What is required :: In the records below, find the line that contains "M186,202L207,205L193,276L202,278L197,309L167,304Z" and the line that contains "M599,506L605,525L591,530L584,511Z". Set down exactly those lines and every line between them, and nothing more.

[Excerpts from a dataset]
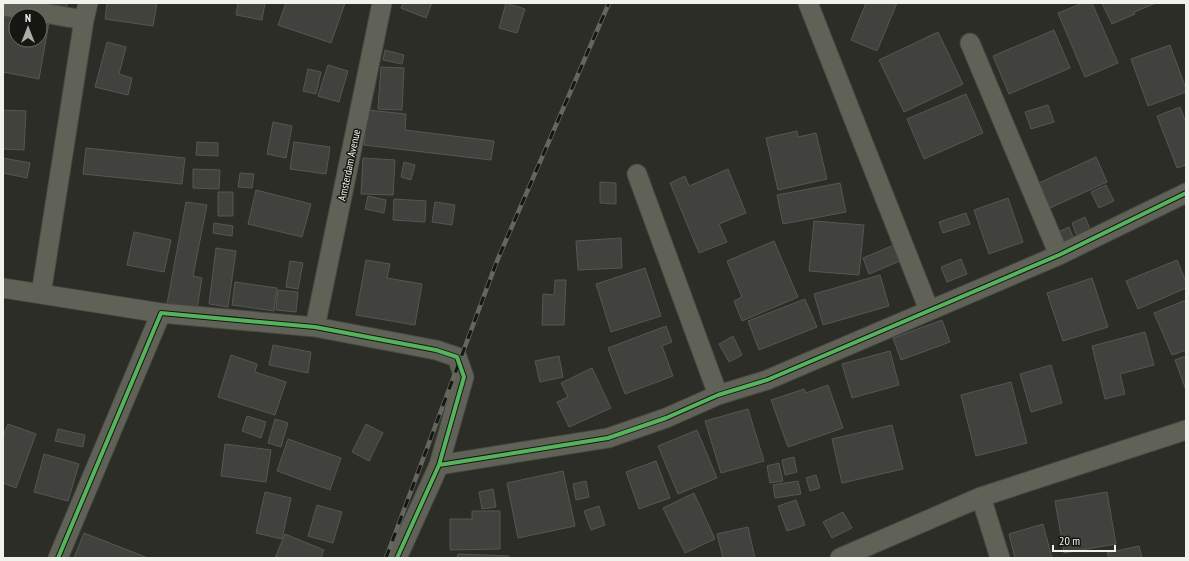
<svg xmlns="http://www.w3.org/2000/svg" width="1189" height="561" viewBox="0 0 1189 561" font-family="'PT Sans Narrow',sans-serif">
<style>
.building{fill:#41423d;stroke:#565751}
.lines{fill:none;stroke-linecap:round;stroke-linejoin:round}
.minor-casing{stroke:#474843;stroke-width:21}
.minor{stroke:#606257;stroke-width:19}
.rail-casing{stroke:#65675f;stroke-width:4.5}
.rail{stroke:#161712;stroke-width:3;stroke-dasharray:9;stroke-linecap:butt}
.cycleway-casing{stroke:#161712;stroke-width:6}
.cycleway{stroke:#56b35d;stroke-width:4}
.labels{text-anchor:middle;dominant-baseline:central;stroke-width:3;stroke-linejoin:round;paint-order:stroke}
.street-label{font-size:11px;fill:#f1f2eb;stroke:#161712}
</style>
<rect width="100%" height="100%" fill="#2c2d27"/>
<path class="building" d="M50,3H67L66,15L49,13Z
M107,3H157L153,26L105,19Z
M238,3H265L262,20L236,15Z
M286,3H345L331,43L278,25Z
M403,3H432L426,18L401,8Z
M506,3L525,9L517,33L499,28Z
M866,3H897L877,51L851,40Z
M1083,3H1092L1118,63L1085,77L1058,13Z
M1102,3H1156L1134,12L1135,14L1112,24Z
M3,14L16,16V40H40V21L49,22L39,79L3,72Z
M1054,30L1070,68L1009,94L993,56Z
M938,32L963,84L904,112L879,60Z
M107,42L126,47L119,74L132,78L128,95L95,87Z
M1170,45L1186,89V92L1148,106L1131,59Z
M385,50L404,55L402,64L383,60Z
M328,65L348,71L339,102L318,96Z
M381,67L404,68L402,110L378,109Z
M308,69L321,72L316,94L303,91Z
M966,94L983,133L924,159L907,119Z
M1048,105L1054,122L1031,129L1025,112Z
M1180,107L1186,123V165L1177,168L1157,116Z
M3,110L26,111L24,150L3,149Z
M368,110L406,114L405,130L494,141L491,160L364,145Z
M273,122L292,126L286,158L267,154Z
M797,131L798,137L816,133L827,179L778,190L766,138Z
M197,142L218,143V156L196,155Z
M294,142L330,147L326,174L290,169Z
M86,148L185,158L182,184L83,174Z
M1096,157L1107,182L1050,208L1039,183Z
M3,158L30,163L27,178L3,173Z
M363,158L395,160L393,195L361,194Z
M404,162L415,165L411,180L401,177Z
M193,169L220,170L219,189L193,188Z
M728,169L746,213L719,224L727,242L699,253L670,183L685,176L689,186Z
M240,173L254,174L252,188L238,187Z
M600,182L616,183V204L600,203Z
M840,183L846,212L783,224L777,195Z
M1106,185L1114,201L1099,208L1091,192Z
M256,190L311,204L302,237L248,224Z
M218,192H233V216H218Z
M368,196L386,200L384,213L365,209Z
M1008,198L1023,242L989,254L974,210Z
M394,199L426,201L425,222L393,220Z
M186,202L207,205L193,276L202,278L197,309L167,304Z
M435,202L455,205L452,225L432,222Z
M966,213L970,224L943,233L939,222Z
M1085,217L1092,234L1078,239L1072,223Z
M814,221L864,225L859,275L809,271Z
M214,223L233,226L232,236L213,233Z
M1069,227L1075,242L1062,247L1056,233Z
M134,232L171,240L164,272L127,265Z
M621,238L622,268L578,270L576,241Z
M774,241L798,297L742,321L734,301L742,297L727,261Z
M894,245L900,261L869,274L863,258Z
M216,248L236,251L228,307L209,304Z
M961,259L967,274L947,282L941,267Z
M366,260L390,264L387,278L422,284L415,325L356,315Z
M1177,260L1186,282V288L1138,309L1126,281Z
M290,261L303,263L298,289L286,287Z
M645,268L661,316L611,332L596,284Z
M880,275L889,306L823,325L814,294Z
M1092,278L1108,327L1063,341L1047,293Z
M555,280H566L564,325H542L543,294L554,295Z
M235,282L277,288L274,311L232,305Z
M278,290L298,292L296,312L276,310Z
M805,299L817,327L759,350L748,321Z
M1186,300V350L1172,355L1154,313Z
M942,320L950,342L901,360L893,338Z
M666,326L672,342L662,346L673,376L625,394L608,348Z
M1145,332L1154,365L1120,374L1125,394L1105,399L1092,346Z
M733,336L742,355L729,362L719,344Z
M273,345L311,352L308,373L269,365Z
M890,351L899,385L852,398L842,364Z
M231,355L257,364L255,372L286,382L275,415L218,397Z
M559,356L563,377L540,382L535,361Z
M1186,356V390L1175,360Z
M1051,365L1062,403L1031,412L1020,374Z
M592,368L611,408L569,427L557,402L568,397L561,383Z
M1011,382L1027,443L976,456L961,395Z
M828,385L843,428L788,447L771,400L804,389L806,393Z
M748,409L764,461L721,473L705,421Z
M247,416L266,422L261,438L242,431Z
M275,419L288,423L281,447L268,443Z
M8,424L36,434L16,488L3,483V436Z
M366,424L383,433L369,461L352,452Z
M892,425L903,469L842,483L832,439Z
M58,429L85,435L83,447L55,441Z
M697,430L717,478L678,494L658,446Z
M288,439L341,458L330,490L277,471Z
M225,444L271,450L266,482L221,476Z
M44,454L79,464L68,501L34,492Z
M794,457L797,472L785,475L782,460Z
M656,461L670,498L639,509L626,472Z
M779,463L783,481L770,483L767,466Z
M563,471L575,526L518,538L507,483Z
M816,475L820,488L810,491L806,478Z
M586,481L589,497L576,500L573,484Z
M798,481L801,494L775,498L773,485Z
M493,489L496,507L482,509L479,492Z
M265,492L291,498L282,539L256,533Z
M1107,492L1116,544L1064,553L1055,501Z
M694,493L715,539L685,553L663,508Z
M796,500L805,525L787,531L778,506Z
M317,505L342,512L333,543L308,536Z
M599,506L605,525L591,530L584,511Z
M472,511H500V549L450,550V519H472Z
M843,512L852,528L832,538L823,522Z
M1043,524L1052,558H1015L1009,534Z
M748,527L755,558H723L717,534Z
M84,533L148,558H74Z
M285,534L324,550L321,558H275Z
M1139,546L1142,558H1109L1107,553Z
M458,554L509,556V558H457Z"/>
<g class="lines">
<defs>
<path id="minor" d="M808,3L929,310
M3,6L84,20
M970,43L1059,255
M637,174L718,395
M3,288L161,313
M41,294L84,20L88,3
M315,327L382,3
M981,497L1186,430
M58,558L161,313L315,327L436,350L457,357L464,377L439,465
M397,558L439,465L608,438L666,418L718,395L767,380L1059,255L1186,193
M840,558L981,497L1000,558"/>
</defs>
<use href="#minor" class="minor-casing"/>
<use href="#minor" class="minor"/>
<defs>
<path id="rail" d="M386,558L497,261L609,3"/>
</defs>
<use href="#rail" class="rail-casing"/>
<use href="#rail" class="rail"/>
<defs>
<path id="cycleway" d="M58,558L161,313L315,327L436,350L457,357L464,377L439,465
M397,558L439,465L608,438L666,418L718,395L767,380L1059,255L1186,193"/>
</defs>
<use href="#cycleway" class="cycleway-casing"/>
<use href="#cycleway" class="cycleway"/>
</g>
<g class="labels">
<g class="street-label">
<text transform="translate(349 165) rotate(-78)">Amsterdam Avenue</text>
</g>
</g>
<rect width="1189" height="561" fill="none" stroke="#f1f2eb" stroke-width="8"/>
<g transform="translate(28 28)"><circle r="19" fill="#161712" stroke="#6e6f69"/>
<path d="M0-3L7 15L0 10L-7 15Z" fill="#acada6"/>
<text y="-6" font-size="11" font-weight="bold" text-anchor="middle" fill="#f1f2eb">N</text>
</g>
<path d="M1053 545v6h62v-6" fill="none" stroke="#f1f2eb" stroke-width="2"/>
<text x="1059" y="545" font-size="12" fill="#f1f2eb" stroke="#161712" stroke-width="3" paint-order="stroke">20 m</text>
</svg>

--

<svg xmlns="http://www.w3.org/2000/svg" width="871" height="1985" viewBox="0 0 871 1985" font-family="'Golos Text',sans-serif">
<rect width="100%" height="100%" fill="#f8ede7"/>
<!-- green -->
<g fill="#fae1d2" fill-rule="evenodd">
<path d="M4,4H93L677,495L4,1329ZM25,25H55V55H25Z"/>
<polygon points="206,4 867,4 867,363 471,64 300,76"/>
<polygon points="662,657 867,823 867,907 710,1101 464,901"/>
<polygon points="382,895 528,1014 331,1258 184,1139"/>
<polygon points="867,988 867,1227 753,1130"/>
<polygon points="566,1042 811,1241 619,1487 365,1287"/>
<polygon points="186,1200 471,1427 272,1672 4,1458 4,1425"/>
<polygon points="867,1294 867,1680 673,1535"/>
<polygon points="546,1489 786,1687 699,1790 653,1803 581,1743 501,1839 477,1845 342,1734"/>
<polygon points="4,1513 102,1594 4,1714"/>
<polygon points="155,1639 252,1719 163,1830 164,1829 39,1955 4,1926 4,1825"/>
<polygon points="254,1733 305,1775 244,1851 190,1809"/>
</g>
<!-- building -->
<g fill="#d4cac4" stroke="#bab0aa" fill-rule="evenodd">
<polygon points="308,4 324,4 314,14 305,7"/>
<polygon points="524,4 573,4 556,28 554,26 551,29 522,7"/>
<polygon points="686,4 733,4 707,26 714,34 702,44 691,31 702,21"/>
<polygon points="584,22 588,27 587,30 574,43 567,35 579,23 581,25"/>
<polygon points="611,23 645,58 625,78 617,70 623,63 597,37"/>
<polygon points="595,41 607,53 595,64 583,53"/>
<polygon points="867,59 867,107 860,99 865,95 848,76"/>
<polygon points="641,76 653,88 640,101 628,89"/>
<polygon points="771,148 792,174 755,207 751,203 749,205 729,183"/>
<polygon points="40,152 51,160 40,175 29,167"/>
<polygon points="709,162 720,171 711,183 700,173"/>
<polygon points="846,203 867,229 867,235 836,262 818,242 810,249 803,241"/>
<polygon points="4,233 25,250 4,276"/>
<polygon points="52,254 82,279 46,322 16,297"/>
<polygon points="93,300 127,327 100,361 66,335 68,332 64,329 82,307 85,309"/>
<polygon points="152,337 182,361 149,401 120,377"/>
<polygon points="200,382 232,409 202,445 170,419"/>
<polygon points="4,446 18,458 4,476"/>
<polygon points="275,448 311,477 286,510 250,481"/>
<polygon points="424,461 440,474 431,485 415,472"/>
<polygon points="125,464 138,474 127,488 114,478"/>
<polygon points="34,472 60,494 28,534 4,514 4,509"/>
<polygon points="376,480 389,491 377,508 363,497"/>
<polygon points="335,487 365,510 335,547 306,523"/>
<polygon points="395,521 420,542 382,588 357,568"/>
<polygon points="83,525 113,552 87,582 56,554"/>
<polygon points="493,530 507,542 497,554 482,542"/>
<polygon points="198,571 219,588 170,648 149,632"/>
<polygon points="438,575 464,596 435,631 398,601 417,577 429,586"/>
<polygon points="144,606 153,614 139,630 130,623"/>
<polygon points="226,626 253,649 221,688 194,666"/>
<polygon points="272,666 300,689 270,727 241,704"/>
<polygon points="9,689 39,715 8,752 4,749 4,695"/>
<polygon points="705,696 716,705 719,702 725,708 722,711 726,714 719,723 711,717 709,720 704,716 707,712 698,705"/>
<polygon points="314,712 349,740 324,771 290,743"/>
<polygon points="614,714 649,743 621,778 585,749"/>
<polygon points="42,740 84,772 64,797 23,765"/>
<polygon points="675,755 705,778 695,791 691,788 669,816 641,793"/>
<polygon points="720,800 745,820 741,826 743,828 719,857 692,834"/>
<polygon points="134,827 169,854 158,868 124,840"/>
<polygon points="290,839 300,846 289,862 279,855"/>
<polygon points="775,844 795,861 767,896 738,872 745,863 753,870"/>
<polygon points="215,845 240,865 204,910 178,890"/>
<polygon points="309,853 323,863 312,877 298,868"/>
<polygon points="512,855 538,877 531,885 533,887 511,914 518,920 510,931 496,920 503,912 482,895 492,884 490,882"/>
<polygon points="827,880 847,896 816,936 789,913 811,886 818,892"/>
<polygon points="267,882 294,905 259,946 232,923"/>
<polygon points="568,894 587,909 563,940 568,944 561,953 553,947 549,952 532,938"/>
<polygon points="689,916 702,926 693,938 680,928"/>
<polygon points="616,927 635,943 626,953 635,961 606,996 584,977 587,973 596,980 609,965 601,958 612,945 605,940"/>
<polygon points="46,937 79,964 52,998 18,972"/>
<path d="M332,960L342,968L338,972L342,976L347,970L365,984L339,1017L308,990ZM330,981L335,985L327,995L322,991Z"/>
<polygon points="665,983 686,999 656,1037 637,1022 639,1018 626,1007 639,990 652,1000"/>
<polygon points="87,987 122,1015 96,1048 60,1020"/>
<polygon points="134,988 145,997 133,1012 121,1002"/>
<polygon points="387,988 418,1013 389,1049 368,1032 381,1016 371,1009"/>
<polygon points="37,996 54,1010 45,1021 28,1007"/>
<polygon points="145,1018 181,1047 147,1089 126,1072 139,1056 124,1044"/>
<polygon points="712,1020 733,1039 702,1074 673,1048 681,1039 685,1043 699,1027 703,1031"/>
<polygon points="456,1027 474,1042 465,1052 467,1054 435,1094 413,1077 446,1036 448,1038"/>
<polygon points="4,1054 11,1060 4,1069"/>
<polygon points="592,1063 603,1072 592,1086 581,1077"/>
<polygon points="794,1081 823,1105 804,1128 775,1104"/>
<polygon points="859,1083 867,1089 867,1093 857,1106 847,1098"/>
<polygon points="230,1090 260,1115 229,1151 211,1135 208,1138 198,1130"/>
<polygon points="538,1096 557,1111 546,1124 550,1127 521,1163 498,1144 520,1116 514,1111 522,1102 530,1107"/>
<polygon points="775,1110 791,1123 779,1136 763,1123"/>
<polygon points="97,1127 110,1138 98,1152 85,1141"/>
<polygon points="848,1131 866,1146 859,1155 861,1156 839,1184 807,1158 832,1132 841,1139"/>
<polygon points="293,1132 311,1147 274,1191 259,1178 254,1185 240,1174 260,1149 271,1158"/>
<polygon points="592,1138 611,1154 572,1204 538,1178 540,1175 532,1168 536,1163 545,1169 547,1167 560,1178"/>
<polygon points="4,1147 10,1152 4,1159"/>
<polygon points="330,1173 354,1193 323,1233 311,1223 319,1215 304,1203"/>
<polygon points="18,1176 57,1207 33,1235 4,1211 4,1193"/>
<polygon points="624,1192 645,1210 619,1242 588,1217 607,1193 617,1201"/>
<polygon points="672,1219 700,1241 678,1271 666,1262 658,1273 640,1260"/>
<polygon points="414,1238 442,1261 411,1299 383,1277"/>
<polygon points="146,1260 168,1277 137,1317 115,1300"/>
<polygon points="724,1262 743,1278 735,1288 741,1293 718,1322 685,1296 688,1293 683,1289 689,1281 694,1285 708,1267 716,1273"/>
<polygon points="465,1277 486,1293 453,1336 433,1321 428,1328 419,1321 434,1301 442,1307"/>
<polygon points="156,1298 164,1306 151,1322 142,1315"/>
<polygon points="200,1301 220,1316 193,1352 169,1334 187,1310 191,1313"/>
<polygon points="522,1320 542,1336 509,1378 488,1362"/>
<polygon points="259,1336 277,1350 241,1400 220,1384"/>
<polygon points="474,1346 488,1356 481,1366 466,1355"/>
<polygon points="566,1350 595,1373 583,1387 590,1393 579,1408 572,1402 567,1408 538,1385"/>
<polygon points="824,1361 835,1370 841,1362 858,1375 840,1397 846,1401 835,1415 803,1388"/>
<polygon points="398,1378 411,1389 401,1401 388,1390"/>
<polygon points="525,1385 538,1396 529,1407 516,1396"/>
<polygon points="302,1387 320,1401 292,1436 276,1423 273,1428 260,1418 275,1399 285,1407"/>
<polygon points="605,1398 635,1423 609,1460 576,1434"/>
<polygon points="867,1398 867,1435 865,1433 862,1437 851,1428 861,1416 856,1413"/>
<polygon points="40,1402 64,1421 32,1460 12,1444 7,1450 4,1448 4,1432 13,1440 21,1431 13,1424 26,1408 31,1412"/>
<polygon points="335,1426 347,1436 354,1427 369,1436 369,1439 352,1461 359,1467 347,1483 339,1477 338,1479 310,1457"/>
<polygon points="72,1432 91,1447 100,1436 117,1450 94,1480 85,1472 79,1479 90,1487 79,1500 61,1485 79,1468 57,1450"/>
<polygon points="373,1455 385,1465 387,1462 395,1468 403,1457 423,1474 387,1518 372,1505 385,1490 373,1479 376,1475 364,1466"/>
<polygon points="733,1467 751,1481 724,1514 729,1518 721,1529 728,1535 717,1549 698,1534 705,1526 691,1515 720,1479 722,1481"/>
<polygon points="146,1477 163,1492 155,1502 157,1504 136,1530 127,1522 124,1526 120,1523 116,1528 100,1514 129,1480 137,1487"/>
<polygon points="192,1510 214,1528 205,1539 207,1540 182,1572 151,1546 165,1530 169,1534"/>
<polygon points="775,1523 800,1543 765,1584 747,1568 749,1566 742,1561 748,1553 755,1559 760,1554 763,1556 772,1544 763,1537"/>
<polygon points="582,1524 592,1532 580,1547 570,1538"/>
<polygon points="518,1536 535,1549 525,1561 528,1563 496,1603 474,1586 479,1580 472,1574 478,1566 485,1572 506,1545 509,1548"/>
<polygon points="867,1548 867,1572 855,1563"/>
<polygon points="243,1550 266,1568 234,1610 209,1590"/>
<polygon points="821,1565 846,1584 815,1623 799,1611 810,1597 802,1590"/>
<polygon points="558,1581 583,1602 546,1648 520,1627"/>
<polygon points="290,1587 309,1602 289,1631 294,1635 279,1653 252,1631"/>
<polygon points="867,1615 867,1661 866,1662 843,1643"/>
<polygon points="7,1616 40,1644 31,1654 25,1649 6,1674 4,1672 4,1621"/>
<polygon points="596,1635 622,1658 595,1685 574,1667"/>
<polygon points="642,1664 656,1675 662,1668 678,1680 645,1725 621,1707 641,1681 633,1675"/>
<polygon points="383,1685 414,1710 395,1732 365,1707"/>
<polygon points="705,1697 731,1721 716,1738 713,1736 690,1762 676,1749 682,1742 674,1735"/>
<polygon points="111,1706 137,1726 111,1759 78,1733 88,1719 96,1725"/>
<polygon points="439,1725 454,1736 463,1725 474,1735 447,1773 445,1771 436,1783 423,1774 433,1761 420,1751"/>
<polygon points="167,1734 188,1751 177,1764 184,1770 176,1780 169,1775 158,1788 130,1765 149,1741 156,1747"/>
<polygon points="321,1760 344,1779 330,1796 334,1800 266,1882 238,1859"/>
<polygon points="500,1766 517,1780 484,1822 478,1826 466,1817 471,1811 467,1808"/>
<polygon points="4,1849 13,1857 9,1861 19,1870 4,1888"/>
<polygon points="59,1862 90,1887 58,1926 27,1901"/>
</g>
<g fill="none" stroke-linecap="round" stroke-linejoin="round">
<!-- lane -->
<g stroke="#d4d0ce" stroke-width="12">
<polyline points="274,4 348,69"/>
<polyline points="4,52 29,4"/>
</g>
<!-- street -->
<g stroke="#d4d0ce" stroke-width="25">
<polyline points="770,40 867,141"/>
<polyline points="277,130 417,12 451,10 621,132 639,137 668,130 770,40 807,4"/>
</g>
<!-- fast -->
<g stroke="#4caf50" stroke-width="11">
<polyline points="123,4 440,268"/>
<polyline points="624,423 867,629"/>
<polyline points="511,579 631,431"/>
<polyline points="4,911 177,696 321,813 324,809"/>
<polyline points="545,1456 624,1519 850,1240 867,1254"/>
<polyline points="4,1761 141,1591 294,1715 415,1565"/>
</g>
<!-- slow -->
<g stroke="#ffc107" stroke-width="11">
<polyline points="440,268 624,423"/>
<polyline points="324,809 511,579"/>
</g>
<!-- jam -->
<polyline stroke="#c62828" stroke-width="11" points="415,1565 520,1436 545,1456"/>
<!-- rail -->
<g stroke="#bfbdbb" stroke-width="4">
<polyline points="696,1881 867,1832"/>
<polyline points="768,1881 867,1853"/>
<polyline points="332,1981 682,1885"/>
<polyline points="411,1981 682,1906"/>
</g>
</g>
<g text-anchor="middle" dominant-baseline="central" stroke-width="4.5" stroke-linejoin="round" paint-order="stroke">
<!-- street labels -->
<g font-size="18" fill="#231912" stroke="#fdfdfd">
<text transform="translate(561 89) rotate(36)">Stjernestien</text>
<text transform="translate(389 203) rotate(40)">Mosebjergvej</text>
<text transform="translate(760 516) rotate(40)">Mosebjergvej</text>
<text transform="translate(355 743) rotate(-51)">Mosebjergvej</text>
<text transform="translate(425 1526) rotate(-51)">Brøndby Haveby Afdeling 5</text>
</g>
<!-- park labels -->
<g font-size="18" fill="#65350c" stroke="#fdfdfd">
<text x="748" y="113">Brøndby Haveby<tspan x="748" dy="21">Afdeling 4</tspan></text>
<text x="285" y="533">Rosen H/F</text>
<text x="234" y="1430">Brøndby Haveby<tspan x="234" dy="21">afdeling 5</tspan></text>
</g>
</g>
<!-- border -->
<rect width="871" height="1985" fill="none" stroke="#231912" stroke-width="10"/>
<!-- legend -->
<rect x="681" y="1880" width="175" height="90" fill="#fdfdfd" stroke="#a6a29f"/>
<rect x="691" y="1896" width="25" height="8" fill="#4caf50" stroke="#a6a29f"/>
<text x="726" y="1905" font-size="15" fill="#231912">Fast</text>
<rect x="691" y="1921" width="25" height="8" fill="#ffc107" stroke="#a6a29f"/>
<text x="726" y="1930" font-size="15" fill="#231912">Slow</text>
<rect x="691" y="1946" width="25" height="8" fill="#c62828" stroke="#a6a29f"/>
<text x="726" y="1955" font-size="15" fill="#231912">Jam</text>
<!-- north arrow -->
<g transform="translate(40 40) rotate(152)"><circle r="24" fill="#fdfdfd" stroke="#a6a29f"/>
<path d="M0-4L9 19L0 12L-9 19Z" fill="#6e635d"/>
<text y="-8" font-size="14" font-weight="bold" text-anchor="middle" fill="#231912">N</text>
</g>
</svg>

Exercise result ::
M186,202L207,205L193,276L202,278L197,309L167,304Z
M435,202L455,205L452,225L432,222Z
M966,213L970,224L943,233L939,222Z
M1085,217L1092,234L1078,239L1072,223Z
M814,221L864,225L859,275L809,271Z
M214,223L233,226L232,236L213,233Z
M1069,227L1075,242L1062,247L1056,233Z
M134,232L171,240L164,272L127,265Z
M621,238L622,268L578,270L576,241Z
M774,241L798,297L742,321L734,301L742,297L727,261Z
M894,245L900,261L869,274L863,258Z
M216,248L236,251L228,307L209,304Z
M961,259L967,274L947,282L941,267Z
M366,260L390,264L387,278L422,284L415,325L356,315Z
M1177,260L1186,282V288L1138,309L1126,281Z
M290,261L303,263L298,289L286,287Z
M645,268L661,316L611,332L596,284Z
M880,275L889,306L823,325L814,294Z
M1092,278L1108,327L1063,341L1047,293Z
M555,280H566L564,325H542L543,294L554,295Z
M235,282L277,288L274,311L232,305Z
M278,290L298,292L296,312L276,310Z
M805,299L817,327L759,350L748,321Z
M1186,300V350L1172,355L1154,313Z
M942,320L950,342L901,360L893,338Z
M666,326L672,342L662,346L673,376L625,394L608,348Z
M1145,332L1154,365L1120,374L1125,394L1105,399L1092,346Z
M733,336L742,355L729,362L719,344Z
M273,345L311,352L308,373L269,365Z
M890,351L899,385L852,398L842,364Z
M231,355L257,364L255,372L286,382L275,415L218,397Z
M559,356L563,377L540,382L535,361Z
M1186,356V390L1175,360Z
M1051,365L1062,403L1031,412L1020,374Z
M592,368L611,408L569,427L557,402L568,397L561,383Z
M1011,382L1027,443L976,456L961,395Z
M828,385L843,428L788,447L771,400L804,389L806,393Z
M748,409L764,461L721,473L705,421Z
M247,416L266,422L261,438L242,431Z
M275,419L288,423L281,447L268,443Z
M8,424L36,434L16,488L3,483V436Z
M366,424L383,433L369,461L352,452Z
M892,425L903,469L842,483L832,439Z
M58,429L85,435L83,447L55,441Z
M697,430L717,478L678,494L658,446Z
M288,439L341,458L330,490L277,471Z
M225,444L271,450L266,482L221,476Z
M44,454L79,464L68,501L34,492Z
M794,457L797,472L785,475L782,460Z
M656,461L670,498L639,509L626,472Z
M779,463L783,481L770,483L767,466Z
M563,471L575,526L518,538L507,483Z
M816,475L820,488L810,491L806,478Z
M586,481L589,497L576,500L573,484Z
M798,481L801,494L775,498L773,485Z
M493,489L496,507L482,509L479,492Z
M265,492L291,498L282,539L256,533Z
M1107,492L1116,544L1064,553L1055,501Z
M694,493L715,539L685,553L663,508Z
M796,500L805,525L787,531L778,506Z
M317,505L342,512L333,543L308,536Z
M599,506L605,525L591,530L584,511Z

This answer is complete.